● **Trecho extraído**:
· · · · · · ·

Uma dessas acepções é a de entidade familiar cinzelada em granito constitucional e que representou a ruptura com tempos em que havia uma só conjugalidade; ou em que o matrimônio era o único modelo de formação das linhagens.
Essa atitude congressual alterou o paradigma; pois enquanto a legislação codificada erigia o casamento como único padrão protegido, a regra federal valorizou a noção de pluralismo familiar, dando parto a três entes afetivos; um deles instituído pela boda convencional, outro, pelo relacionamento livre; e um terceiro forjado pelo pai, ou mãe, junto com seus filhos: casamento, união estável e família monoparental.
Todavia, atento aos clamores da vida moderna, ao surgimento dos conglomerados urbanos, à industrialização e à mudança dos hábitos da sociedade emergente, o constituinte deixou uma brecha, onde mergulharam os intérpretes afinados com o silêncio das normas e à mudez dos vocábulos, muitos deles bastante receptivos à incursão dos sábios.

· · · · · · ·

● **Registros guardados**:
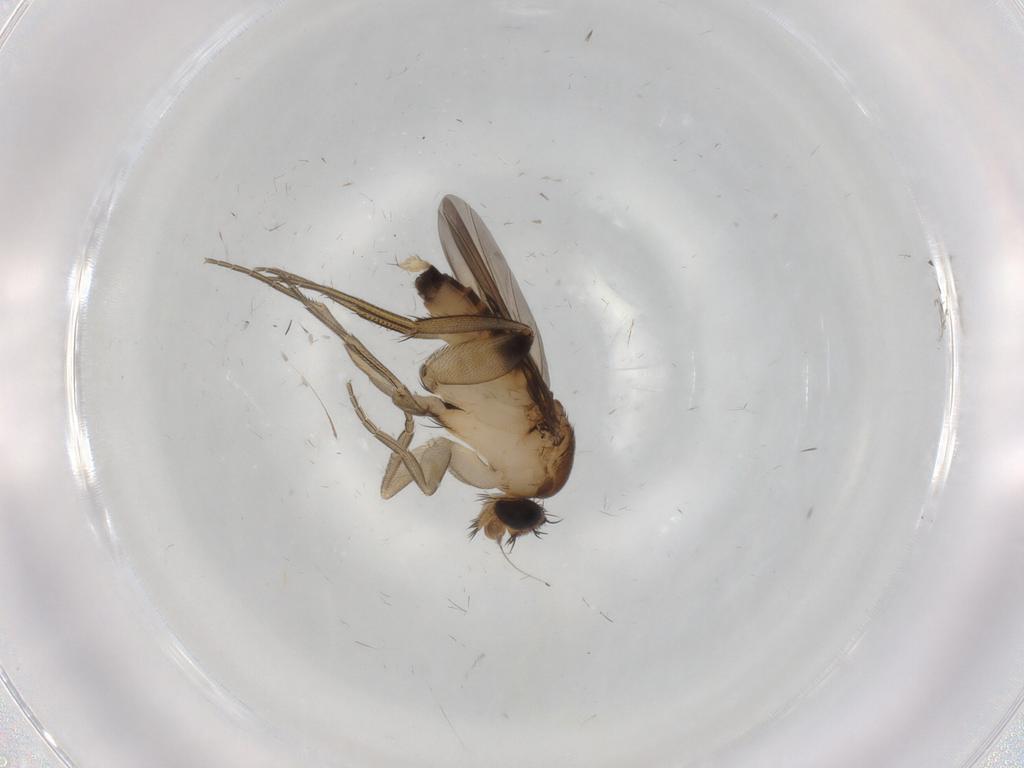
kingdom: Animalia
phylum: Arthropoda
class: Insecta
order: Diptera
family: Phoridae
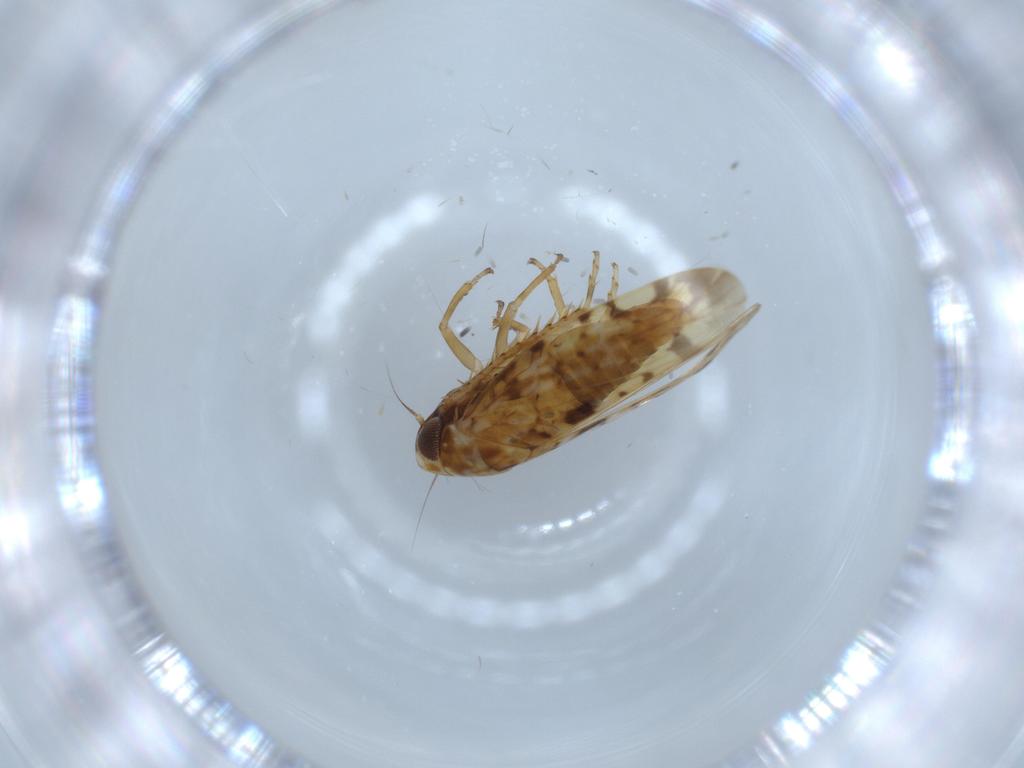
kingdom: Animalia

· · · · · · ·

● **Tarefa breve**:
Segundo o trecho, quais são os três entes afetivos a que a regra federal deu origem? O material é à parte e não tem relação com o trecho.

● **Resultado correto**:
Casamento, união estável e família monoparental.